Immediately following the deadly shooting in Highland Park, Illinois, on July 4, Gov. Phil Murphy signed a series of gun control bills to stem what is described as an “epidemic of gun violence in the state,” which already had some of the toughest gun laws in the country..
According to the governor’s office, the move “reaffirmed [Murphy’s] commitment” to reduce gun violence in New Jersey when he signed seven comprehensive measures, six of which were part of the Gun Safety 3.0 package he introduced to the legislature last April 2021 and has “repeatedly championed” since.
Here is some of what the gun safety reform bills will do:
- Allow the attorney general to bring cause of action for certain public nuisance violations arising from sale or marketing of firearms.
- Require firearm owners who become New Jersey residents to obtain a firearm purchaser identification card and register handguns acquired out of state.
- Upgrade certain crimes related to manufacturing firearms from third to second degree.
- Regulate the sale of handgun ammunition and develop a system of electronic reporting of handgun ammunition sales.
While Camden County – Camden City in particular – has made strides in stemming gun violence over the last decade, Chief Commissioner Lou Capelli thinks gun safety is an issue that can never be taken lightly and the goal should be to get more illegal weapons off the streets
“Members of [our police force] frequently confiscate guns, illegal guns, from individuals who should not have them in the first place,” he said. “Almost each and every day, our officers are confiscating guns and putting their lives on the line in order to protect the public.
“Each one of those confiscations could result in a horrific event …” Cappelli added, emphasizing that many of the weapons confiscated in the county come from other states.
“About 75 percent of the weapons confiscated by metro police are guns that came from states other than New Jersey,” he explained. “States that have much more lax laws regarding gun safety.”
A major focus of the governor’s legislation is to ensure that legal, law-abiding gun owners do not have to sacrifice their rights, a point echoed by Camden County Public Affairs Director Dan Keashen.
“I don’t think legal gun owners, someone that goes hunting on a regular basis, I don’t think these bills that the governor signed into law impact them,” he noted. “The vast majority of these bills are aimed at trying to address the carnage that we have been watching, whether it’s school shootings or mass casualty events.”
Keashen also highlighted the issue of ghost guns, untraceable weapons without serial numbers that can be bought online.
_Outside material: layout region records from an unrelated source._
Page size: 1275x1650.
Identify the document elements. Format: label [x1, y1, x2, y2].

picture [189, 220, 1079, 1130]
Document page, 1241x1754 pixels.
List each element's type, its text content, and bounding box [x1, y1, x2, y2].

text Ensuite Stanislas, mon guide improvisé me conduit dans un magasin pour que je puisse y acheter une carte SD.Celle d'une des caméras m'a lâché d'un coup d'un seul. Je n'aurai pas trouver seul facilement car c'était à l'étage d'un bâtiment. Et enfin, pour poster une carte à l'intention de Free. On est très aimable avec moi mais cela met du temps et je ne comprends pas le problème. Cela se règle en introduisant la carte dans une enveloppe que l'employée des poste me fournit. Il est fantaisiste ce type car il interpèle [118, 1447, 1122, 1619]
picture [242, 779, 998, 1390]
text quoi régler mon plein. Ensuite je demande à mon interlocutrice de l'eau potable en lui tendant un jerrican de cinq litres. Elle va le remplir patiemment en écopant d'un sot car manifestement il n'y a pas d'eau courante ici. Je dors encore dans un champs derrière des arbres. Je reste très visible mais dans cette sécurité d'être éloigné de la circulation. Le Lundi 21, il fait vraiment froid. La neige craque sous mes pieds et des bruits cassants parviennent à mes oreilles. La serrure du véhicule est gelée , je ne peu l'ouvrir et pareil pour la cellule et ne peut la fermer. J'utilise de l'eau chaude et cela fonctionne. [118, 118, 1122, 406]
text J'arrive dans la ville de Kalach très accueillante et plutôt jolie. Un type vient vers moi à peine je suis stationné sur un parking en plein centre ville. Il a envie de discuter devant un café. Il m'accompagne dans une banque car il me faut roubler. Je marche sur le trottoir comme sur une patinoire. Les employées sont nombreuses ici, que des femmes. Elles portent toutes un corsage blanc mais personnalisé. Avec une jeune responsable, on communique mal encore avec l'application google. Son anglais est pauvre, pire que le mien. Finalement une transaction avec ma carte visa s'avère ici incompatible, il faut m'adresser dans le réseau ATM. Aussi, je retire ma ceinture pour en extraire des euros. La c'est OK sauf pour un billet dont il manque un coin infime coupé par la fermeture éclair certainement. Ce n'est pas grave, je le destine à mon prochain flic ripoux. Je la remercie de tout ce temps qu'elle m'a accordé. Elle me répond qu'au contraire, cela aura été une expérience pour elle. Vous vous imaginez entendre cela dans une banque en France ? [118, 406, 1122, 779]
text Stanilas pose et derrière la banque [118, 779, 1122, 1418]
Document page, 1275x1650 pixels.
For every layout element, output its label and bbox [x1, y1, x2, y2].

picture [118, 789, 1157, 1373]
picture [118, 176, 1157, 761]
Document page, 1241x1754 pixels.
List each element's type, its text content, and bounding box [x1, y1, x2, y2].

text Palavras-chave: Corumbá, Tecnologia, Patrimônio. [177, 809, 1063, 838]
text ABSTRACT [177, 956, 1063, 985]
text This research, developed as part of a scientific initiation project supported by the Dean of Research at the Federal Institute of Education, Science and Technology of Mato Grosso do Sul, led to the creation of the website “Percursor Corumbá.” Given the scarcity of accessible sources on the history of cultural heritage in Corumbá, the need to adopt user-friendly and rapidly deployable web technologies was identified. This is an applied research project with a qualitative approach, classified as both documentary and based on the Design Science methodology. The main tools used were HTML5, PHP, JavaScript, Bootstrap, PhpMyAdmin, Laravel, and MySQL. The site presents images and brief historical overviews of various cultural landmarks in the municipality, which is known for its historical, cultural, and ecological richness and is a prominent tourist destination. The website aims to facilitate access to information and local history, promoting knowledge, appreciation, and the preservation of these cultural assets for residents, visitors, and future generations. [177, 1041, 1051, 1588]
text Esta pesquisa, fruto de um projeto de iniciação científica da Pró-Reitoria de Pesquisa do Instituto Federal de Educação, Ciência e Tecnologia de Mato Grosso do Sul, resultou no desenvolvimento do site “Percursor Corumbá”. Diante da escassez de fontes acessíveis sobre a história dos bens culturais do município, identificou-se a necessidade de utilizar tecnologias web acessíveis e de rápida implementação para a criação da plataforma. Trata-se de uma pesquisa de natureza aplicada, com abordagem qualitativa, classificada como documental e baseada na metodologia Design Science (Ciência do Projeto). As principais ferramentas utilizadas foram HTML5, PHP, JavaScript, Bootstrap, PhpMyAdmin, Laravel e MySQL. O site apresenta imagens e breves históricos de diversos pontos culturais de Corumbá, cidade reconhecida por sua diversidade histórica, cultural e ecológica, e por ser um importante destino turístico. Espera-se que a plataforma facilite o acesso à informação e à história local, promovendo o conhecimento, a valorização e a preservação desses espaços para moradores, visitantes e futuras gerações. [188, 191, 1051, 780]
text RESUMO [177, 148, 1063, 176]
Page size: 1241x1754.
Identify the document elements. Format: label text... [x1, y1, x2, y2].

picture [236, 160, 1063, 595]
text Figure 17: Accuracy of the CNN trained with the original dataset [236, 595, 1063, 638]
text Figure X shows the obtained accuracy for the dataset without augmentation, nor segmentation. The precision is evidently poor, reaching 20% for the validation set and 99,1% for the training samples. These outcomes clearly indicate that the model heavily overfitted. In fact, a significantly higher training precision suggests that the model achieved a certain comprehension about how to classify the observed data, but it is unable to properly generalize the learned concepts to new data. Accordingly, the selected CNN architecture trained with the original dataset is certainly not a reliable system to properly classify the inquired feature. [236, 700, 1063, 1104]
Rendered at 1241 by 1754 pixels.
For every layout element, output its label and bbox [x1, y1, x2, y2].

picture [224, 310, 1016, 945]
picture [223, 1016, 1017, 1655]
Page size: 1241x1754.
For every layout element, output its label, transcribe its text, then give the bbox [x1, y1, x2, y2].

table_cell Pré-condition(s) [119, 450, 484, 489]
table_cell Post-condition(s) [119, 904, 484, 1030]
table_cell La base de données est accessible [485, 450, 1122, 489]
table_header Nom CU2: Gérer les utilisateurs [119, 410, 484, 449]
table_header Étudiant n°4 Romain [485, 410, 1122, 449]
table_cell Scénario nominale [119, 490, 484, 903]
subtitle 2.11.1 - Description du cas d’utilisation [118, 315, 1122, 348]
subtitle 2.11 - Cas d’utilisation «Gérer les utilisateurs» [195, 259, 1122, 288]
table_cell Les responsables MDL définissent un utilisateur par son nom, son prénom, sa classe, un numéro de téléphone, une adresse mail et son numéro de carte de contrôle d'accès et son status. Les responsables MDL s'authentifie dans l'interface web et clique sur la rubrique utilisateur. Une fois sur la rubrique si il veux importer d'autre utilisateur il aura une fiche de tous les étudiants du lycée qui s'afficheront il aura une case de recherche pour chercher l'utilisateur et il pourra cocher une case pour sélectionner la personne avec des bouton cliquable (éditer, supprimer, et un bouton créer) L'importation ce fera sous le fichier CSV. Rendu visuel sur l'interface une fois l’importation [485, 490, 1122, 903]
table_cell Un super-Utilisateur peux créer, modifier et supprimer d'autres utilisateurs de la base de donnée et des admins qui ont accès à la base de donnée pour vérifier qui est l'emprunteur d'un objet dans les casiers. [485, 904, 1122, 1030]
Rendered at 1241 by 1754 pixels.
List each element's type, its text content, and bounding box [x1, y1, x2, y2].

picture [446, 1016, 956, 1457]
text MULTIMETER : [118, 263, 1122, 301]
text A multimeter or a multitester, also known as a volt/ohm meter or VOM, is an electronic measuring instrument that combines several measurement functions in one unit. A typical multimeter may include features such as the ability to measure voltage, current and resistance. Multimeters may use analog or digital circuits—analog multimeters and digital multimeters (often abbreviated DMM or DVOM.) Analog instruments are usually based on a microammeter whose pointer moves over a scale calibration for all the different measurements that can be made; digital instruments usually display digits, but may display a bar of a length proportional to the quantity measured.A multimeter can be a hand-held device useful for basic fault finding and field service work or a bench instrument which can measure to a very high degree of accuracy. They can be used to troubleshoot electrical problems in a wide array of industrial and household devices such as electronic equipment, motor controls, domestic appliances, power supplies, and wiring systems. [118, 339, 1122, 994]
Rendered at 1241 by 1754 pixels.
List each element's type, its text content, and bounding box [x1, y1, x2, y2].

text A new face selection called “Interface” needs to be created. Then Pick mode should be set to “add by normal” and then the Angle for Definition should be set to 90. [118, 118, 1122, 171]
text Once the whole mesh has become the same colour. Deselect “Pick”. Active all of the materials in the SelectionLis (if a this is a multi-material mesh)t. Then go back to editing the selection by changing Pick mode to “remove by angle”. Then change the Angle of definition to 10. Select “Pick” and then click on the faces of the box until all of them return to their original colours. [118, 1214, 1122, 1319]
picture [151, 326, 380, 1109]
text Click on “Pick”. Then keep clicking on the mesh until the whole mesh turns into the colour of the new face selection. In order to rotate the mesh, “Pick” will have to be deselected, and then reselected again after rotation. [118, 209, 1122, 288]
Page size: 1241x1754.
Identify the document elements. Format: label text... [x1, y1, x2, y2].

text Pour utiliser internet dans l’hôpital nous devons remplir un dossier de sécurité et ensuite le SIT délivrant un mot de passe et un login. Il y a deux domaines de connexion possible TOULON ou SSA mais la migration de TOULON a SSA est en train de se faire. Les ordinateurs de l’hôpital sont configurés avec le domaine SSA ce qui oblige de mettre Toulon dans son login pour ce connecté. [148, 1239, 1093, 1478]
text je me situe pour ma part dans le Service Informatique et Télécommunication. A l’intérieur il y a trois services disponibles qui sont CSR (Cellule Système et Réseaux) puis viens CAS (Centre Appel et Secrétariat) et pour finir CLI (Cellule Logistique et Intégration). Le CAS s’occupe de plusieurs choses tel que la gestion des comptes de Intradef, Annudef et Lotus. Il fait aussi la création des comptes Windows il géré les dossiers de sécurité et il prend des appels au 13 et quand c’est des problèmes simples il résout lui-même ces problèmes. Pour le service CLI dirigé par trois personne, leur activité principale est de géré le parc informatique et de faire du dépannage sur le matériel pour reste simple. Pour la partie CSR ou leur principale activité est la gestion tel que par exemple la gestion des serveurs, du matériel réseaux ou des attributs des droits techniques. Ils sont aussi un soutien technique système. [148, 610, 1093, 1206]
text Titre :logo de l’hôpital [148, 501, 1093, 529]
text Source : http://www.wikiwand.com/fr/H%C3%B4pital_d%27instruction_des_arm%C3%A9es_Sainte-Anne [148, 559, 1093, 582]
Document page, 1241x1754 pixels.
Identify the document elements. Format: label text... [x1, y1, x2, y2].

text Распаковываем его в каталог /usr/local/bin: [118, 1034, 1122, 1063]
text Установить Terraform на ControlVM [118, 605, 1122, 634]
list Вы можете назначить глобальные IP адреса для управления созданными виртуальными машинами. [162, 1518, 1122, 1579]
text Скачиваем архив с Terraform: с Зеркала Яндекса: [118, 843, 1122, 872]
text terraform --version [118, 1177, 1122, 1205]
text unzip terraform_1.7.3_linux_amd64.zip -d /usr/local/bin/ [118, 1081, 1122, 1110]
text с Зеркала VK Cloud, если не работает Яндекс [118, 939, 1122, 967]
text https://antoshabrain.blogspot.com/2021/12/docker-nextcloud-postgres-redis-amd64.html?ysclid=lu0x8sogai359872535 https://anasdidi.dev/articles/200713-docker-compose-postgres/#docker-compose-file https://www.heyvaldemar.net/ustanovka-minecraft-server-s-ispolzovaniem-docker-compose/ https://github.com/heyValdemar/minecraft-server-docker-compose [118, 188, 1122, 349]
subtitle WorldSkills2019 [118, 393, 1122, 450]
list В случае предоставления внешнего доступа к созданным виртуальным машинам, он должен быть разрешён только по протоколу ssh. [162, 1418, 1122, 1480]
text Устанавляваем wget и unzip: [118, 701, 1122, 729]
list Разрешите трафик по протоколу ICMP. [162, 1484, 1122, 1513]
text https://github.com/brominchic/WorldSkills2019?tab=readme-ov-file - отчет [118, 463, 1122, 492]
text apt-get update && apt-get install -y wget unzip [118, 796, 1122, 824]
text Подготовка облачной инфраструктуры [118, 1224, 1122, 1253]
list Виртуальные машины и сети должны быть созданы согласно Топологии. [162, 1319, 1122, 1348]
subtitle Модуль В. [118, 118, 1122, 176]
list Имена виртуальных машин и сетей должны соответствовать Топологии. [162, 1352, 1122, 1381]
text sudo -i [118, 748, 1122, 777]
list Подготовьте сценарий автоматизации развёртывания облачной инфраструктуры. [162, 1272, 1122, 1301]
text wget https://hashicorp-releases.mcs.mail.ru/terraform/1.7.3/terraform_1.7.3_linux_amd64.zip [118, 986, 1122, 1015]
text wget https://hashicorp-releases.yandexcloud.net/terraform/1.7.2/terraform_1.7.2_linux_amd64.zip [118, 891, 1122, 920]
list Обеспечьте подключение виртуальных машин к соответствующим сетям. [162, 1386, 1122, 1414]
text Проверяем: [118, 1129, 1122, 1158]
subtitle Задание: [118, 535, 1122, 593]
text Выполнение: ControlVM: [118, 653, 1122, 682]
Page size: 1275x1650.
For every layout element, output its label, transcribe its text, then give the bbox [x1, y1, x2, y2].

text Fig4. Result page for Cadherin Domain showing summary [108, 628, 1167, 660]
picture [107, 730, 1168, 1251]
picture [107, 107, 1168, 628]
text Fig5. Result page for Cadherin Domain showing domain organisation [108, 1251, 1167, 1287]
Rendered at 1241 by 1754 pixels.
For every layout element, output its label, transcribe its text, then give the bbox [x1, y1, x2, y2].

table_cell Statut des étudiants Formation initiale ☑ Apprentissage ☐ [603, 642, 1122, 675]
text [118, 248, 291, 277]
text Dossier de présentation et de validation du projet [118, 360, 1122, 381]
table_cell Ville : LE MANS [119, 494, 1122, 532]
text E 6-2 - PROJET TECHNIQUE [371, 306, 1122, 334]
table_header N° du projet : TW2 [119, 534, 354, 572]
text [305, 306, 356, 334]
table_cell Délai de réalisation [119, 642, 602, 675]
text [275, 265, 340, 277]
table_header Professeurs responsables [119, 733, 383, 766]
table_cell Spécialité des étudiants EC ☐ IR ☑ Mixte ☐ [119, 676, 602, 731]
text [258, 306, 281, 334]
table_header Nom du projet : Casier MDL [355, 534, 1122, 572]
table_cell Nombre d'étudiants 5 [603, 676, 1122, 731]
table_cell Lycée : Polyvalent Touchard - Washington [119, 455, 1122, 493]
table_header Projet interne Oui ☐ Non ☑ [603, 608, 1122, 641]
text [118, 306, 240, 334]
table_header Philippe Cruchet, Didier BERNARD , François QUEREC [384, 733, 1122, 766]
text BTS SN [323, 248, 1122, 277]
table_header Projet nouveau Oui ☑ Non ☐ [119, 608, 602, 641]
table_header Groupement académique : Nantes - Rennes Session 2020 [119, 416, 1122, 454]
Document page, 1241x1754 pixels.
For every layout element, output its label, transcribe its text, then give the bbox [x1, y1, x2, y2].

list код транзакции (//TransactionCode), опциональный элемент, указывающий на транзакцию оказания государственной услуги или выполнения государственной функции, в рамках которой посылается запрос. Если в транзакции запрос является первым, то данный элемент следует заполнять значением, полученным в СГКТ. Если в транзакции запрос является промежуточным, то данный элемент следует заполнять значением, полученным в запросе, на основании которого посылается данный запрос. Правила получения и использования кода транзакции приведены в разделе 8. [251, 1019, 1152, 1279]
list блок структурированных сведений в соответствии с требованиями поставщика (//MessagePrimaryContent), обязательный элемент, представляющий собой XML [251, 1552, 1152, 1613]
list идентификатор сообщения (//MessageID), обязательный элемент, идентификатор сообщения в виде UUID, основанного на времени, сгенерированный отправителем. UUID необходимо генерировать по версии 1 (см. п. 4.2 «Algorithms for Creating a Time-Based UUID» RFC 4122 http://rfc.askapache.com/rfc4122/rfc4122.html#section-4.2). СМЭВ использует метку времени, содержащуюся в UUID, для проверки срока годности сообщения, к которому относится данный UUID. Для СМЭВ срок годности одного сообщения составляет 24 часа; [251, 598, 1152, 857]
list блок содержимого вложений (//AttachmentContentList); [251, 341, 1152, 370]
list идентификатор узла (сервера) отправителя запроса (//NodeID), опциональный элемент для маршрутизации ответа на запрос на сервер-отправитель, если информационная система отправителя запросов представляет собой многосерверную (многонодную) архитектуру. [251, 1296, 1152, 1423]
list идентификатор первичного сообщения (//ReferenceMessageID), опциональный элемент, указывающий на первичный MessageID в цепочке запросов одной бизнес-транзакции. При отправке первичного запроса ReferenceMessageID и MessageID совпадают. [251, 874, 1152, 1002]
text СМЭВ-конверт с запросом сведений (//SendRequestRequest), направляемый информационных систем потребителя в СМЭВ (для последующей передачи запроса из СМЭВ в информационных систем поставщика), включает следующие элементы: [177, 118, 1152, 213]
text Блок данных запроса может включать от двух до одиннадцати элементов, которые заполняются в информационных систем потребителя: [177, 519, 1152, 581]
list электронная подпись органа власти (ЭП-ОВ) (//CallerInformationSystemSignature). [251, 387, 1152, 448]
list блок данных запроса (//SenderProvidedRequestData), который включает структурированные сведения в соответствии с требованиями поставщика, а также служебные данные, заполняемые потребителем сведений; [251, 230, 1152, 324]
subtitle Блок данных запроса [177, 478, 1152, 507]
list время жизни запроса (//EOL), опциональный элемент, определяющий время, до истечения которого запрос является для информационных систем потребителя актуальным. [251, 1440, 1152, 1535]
Of the 332 firearms taken off the streets of Camden last year, 20 percent were ghost guns.
“The growth and influx of ghost guns is also going to be an ongoing challenge,” Keashen insisted. “[However], the main idea here is that we are very happy with the steps the governor has taken.”
Both Keashen and Cappelli believe the new bills will empower the state to keep Camden County a safer and more attractive destination for people in South Jersey.
“We take great pride in making Camden City and county as safe as can be,” Cappelli said.